Madame la présidente, monsieur le rapporteur général, mes chers collègues, l'article 51 de la loi de finances rectificative pour 2016 modifie la répartition entre collectivités territoriales du produit de la cotisation sur la valeur ajoutée des entreprises (CVAE), qui représente 16 milliards d'euros et plus de 8 % de leurs recettes réelles de fonctionnement. La réforme a pour objet de rendre plus juste cette répartition en tenant mieux compte de l'organisation du tissu économique, qui comprend de plus en plus de groupes. À la demande du Sénat, l'entrée en vigueur de cet article a été fixée au 1er janvier 2018, pour se donner le temps d'en analyser les effets.
À l'issue de ce rapport d'étape, nous pensons que la réforme n'est aujourd'hui pas applicable en l'état.
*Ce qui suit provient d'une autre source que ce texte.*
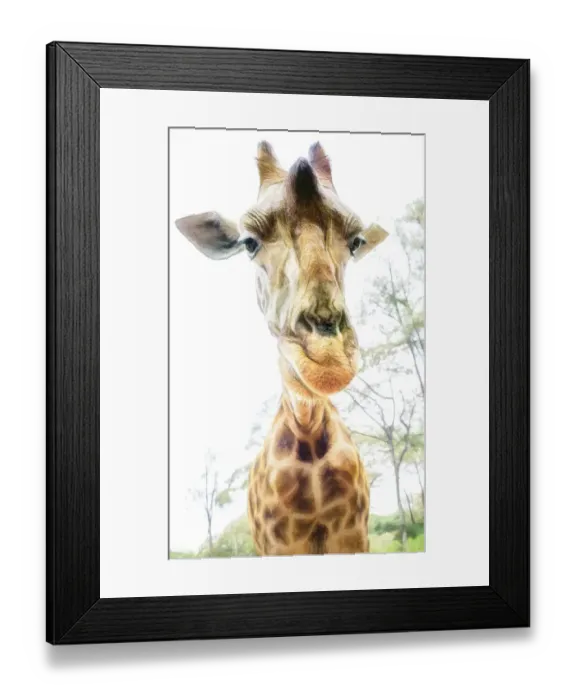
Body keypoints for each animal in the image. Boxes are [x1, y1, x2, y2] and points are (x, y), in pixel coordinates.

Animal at [175, 140, 389, 556]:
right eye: (248, 242)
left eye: (355, 242)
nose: (327, 359)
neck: (308, 435)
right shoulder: (276, 544)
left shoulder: (354, 536)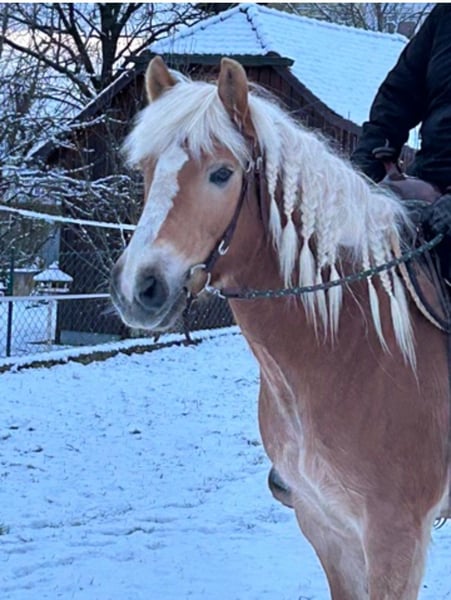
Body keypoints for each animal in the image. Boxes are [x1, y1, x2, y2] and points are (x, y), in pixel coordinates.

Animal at [110, 56, 450, 599]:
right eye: (147, 170)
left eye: (222, 173)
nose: (138, 287)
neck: (355, 349)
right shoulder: (325, 525)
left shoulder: (396, 538)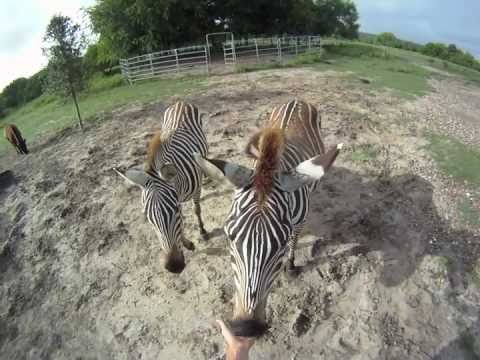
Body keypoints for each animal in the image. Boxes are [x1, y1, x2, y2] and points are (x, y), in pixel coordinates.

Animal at [116, 101, 208, 272]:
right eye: (147, 217)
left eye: (176, 210)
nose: (174, 267)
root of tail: (180, 102)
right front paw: (187, 243)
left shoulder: (196, 189)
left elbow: (196, 209)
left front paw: (202, 231)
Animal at [197, 100, 344, 336]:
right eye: (229, 236)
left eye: (281, 243)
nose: (246, 328)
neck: (269, 165)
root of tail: (297, 99)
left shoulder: (298, 222)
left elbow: (295, 241)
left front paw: (291, 266)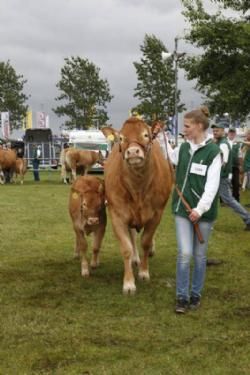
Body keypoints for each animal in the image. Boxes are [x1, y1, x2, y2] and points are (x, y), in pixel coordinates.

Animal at [102, 117, 173, 294]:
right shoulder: (117, 215)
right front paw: (128, 283)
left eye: (146, 135)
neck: (138, 188)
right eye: (121, 138)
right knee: (133, 235)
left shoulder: (157, 214)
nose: (133, 152)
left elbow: (146, 242)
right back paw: (135, 258)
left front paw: (143, 273)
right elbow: (126, 247)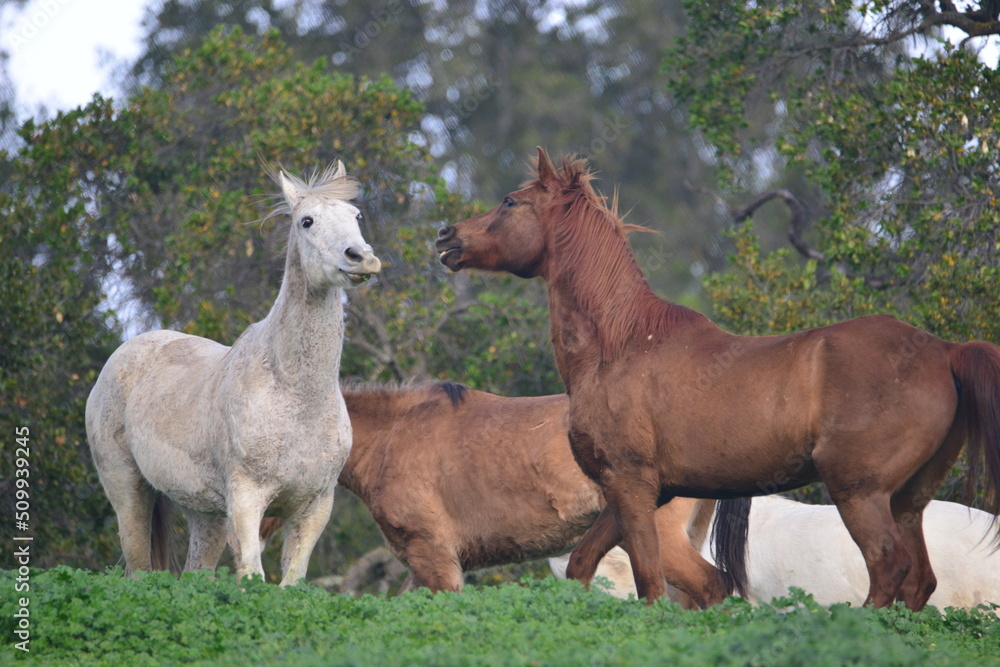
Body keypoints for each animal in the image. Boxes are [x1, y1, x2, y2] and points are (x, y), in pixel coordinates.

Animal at [86, 162, 381, 585]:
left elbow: (291, 582)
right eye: (307, 221)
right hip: (128, 490)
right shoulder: (245, 499)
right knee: (139, 568)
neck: (295, 394)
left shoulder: (313, 507)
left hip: (203, 514)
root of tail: (125, 351)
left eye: (356, 216)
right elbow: (251, 576)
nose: (361, 258)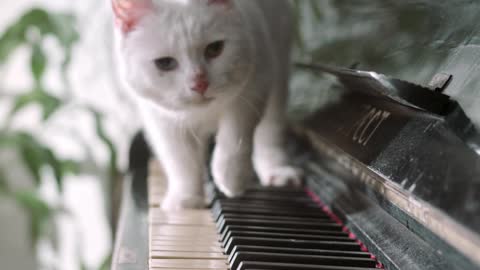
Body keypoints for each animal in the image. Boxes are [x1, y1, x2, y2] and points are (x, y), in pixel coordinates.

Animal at [111, 0, 302, 209]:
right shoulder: (161, 120)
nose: (199, 84)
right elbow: (181, 160)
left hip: (279, 67)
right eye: (165, 63)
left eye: (215, 49)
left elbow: (235, 137)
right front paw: (186, 198)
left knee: (270, 130)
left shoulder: (255, 86)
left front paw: (231, 178)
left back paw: (277, 171)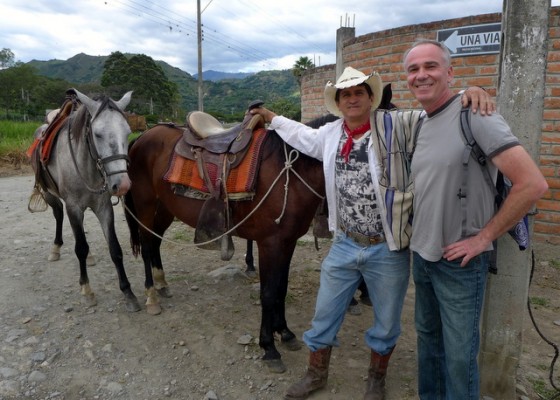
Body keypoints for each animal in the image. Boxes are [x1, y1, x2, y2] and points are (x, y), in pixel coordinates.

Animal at [29, 90, 141, 312]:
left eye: (128, 132)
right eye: (97, 134)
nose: (122, 185)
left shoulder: (104, 208)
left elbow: (115, 250)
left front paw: (128, 292)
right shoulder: (74, 208)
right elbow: (80, 247)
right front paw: (87, 290)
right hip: (49, 194)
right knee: (58, 215)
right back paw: (55, 248)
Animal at [124, 111, 334, 372]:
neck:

A minima, un nouveau report s'impose.
II faut profiter de ce report pour approfondir l'étude des conséquences de l'entrée en vigueur des valeurs locatives révisées, sur la base desquelles seront réparties plus des deux tiers de la CVAE en 2018.
Enfin, une récente décision du Conseil constitutionnel concernant le dégrèvement barémique rend possible une optimisation fiscale, qu'il convient d'empêcher rapidement.
La consolidation de la CVAE des groupes est un débat récurrent, qui est né dès sa création.
La valeur ajoutée étant mesurée à l'échelle de l'entreprise et non du site, elle n'est pas spontanément territorialisée, sauf pour les entreprises mono-établissements, qui représentent 51 % des entreprises. Ainsi, le choix d'asseoir la CVAE sur la valeur ajoutée portait en lui-même le débat sur les modalités de répartition de son produit. À l'origine, en 2009, je vous rappelle que le Gouvernement avait proposé, pour cet impôt, des modalités de répartition proches de celles d'une dotation : en fonction de critères définis par la loi, avec une logique de péréquation entre collectivités territoriales. C'est le Parlement qui a souhaité et obtenu la territorialisation de l'assiette de la CVAE, et donc de son produit, dans le but de maintenir un lien entre l'activité économique sur le territoire et les recettes perçues par les collectivités.
La solution aujourd'hui retenue consiste à répartir la valeur ajoutée des entreprises multi-établissements en fonction des valeurs locatives et des effectifs. Mais ce dispositif ne permet pas de traiter la situation des groupes de sociétés, alors même que des transferts indus importants de valeur ajoutée peuvent avoir lieu entre les entités d'un même groupe, notamment au profit du siège. Est donc apparue la crainte qu'une partie de la CVAE soit injustement captée par les territoires abritant de nombreux sièges sociaux, à commencer par la région d'Île-de-France. Cette crainte a été alimentée par le fait que près d'un tiers du produit national de CVAE revient à cette région et que sa part est supérieure à son poids dans le PIB.
Dès 2010, des parlementaires ont proposé d'appliquer aux groupes les règles de répartition des entreprises multi-établissements : la valeur ajoutée serait consolidée au niveau du groupe - et non plus au niveau de l'entreprise - avant d'être territorialisée en fonction des valeurs locatives et des effectifs des différents établissements. Cette réforme a finalement été inscrite à l'article 51 de la loi de finances rectificative pour 2016, après un débat difficile en raison de l'absence de transmission de simulations par le Gouvernement. Il aura fallu attendre 2014 pour obtenir les premiers éléments d'analyse solides et c'est cette année seulement que des simulations ont enfin été transmises au Parlement, grâce à l'inscription dans la loi de ces nouvelles modalités de répartition à compter de 2018.